Directive: Express the material from the line containing "The 0b248a4f… series" up to and including the line containing "Is it true that" as a Markdown table with the columns Row and Line, one numbered row per line, leaving out blank lines and pictures.

Material for this task:
○ ○ ○ ○ ○ ○ ○

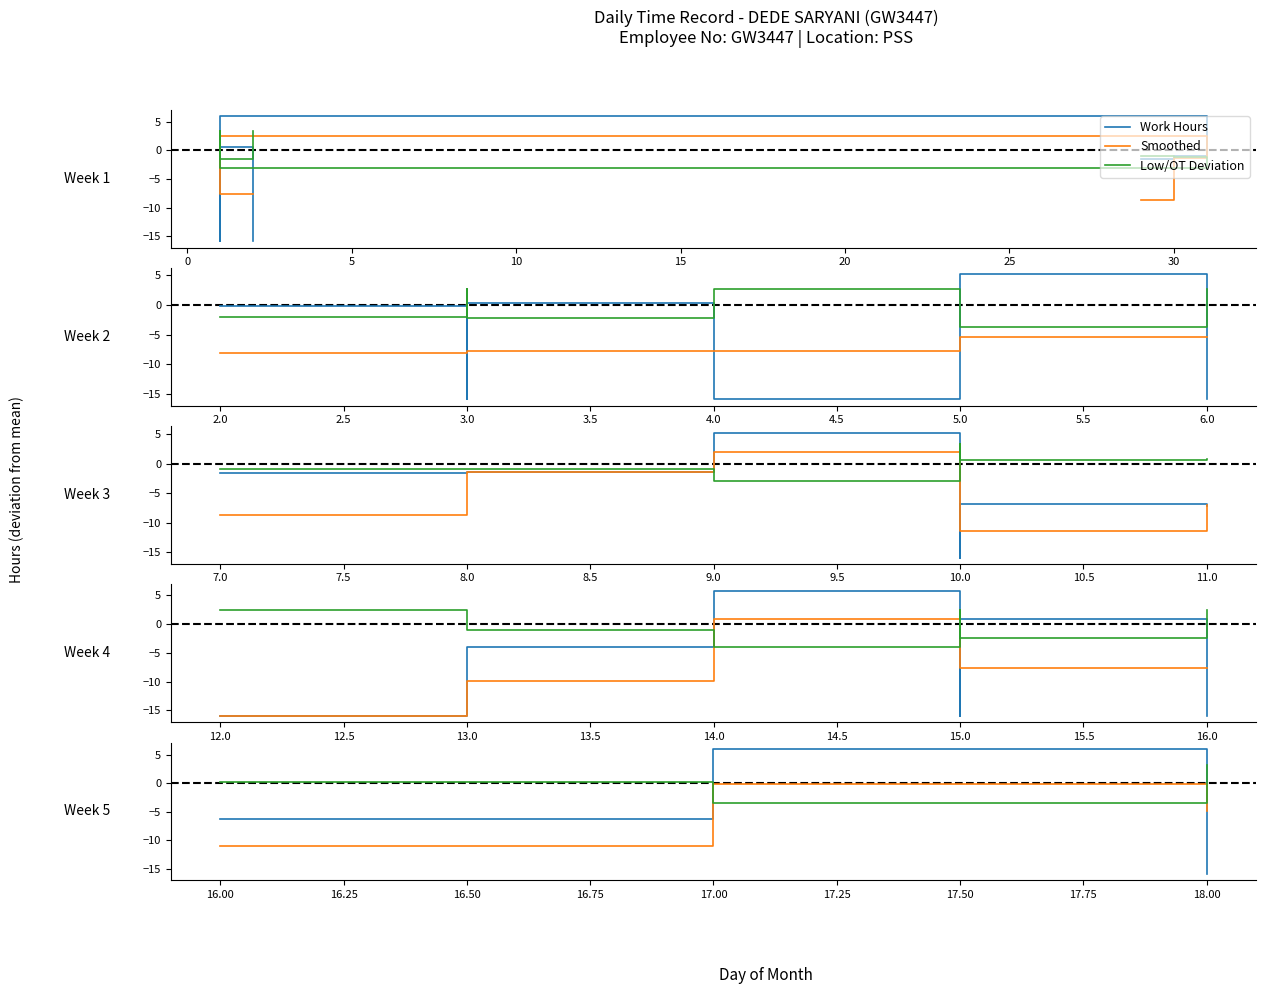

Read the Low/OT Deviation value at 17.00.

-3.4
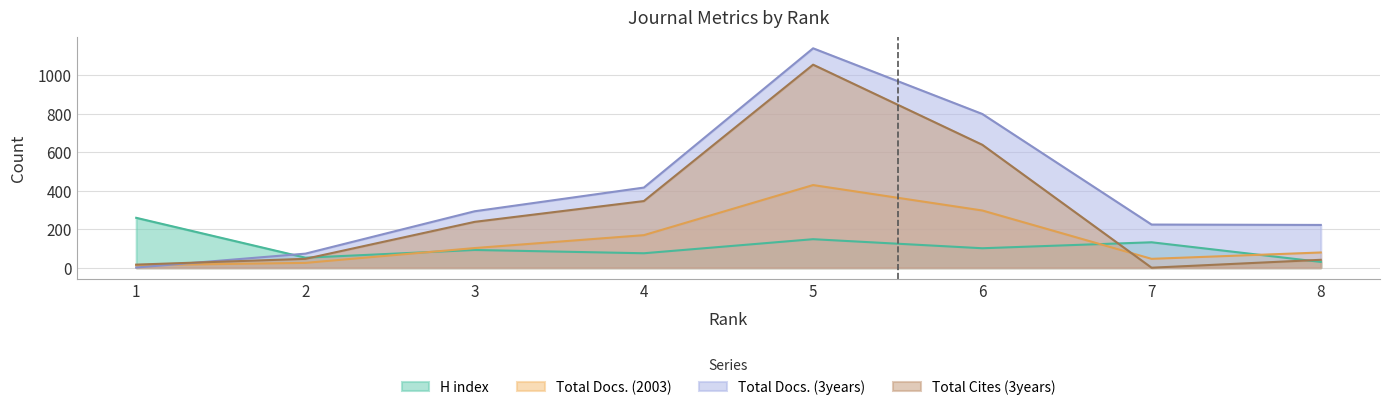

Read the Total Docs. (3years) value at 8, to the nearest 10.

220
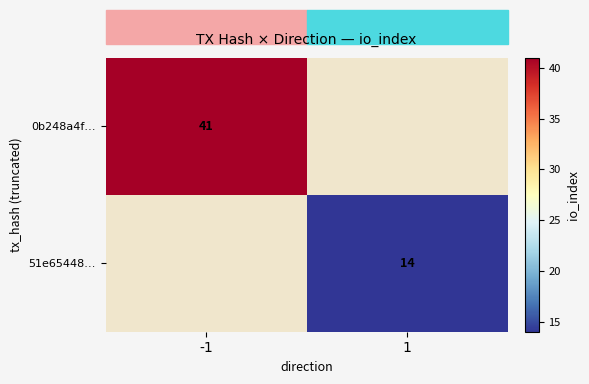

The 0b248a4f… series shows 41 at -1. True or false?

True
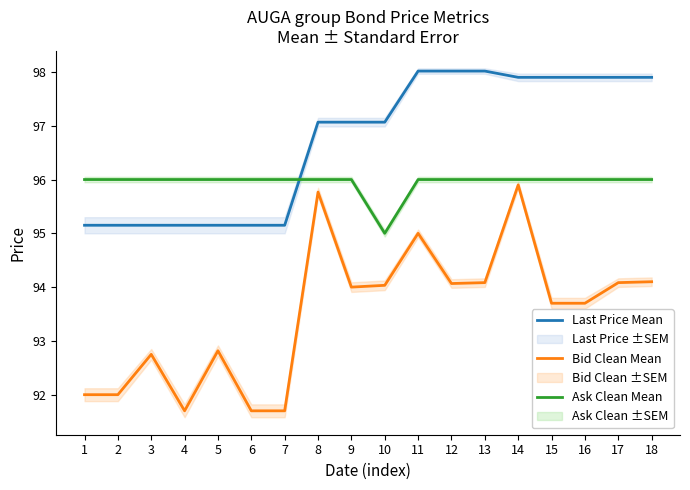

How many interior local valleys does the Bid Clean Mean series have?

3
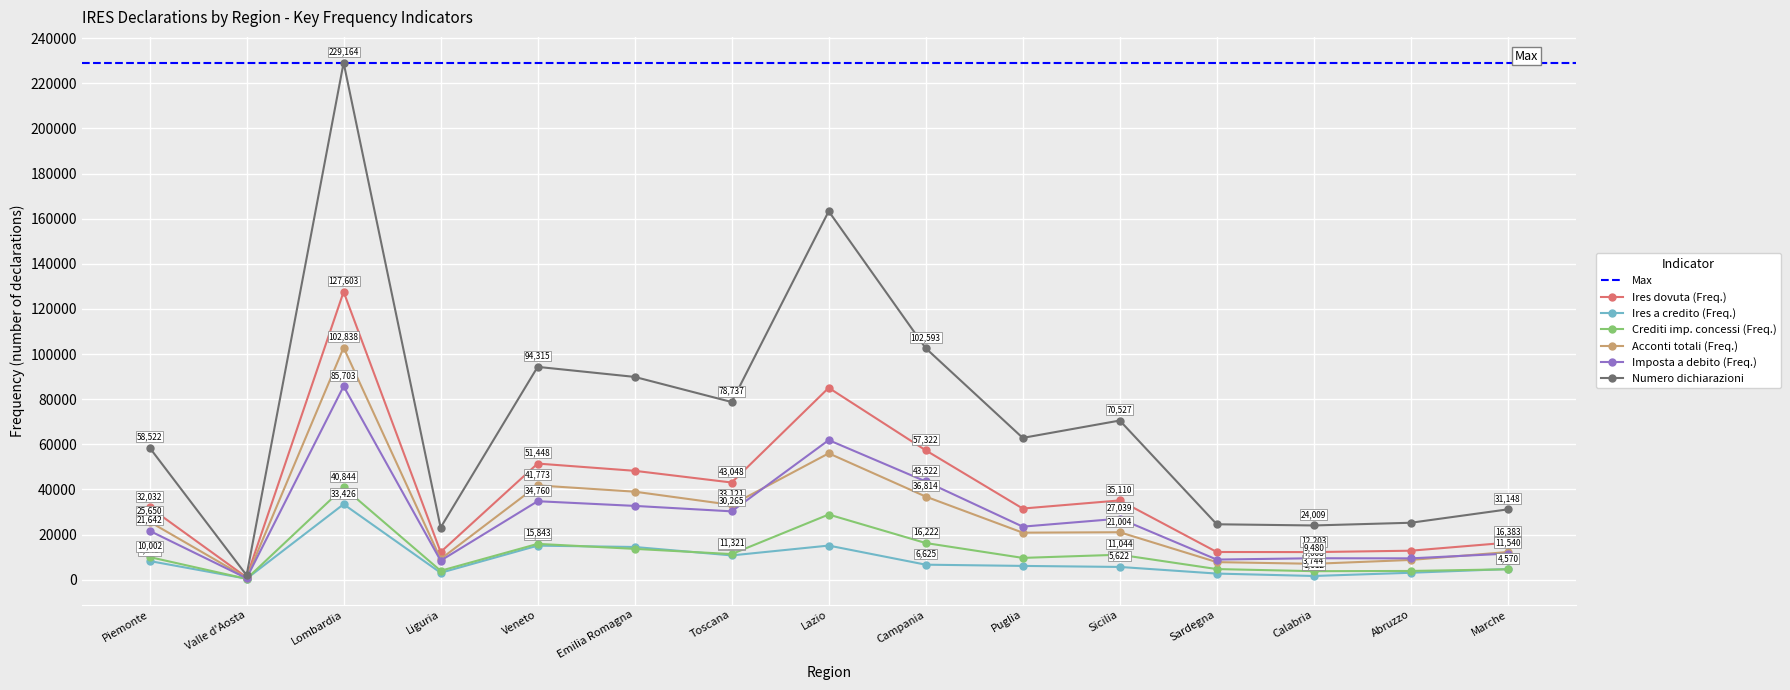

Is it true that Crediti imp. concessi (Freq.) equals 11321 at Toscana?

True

○ ○ ○ ○ ○ ○ ○

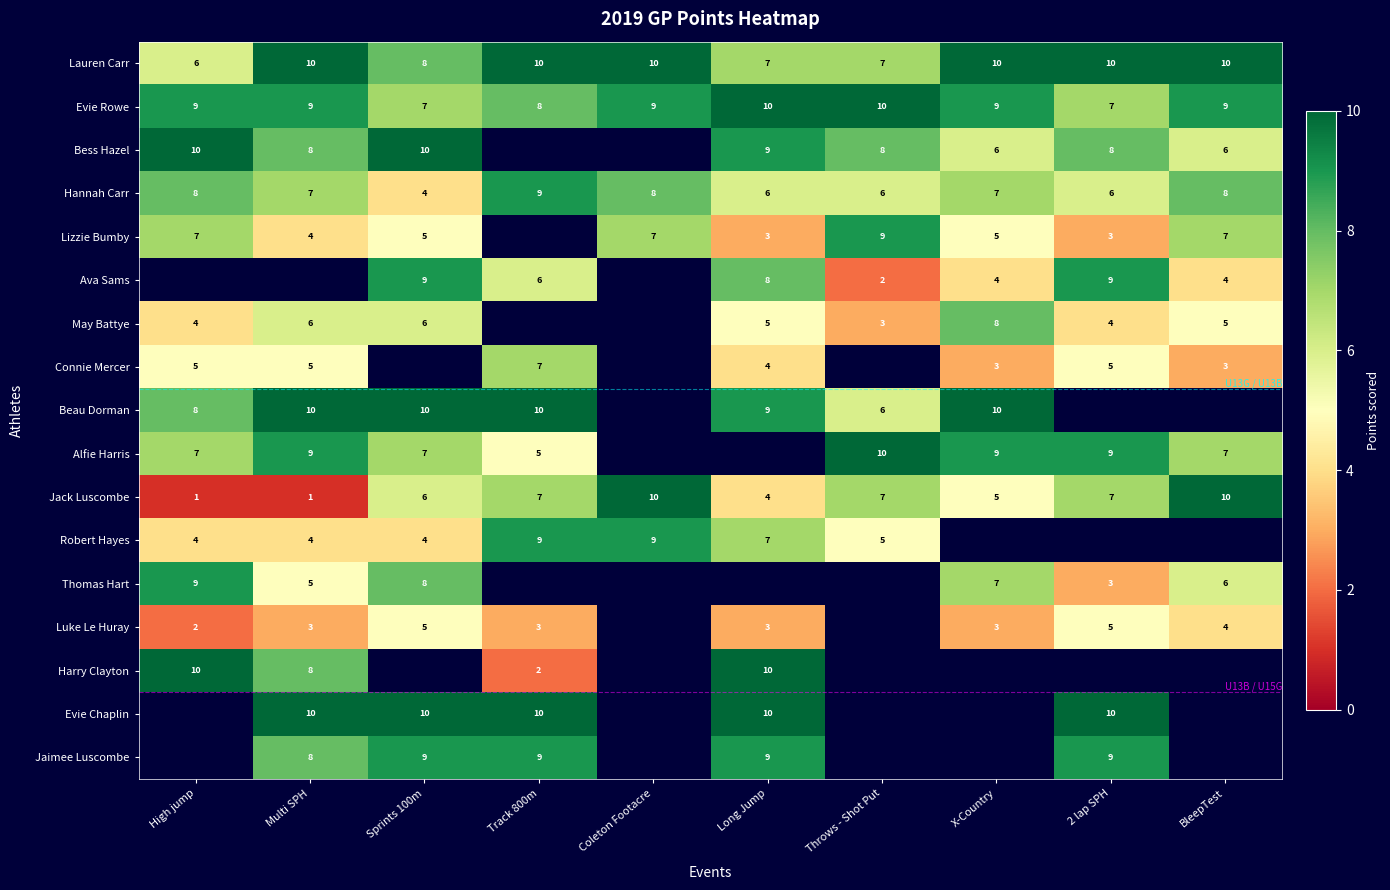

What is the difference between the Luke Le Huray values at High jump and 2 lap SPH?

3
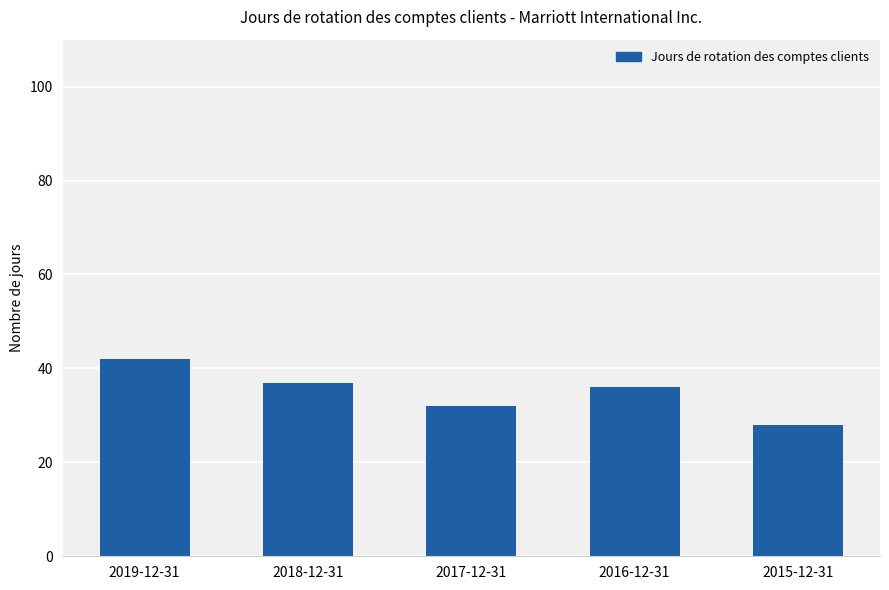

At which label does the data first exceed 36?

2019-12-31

○ ○ ○ ○ ○ ○ ○

Worked solution:
| Row | Line |
|---|---|
| 1 | The 0b248a4f… series shows 41 at -1. True or false? |
| 2 | True |
| 3 | How many interior local valleys does the Bid Clean Mean series have? |
| 4 | 3 |
| 5 | Is it true that Crediti imp. concessi (Freq.) equals 11321 at Toscana? |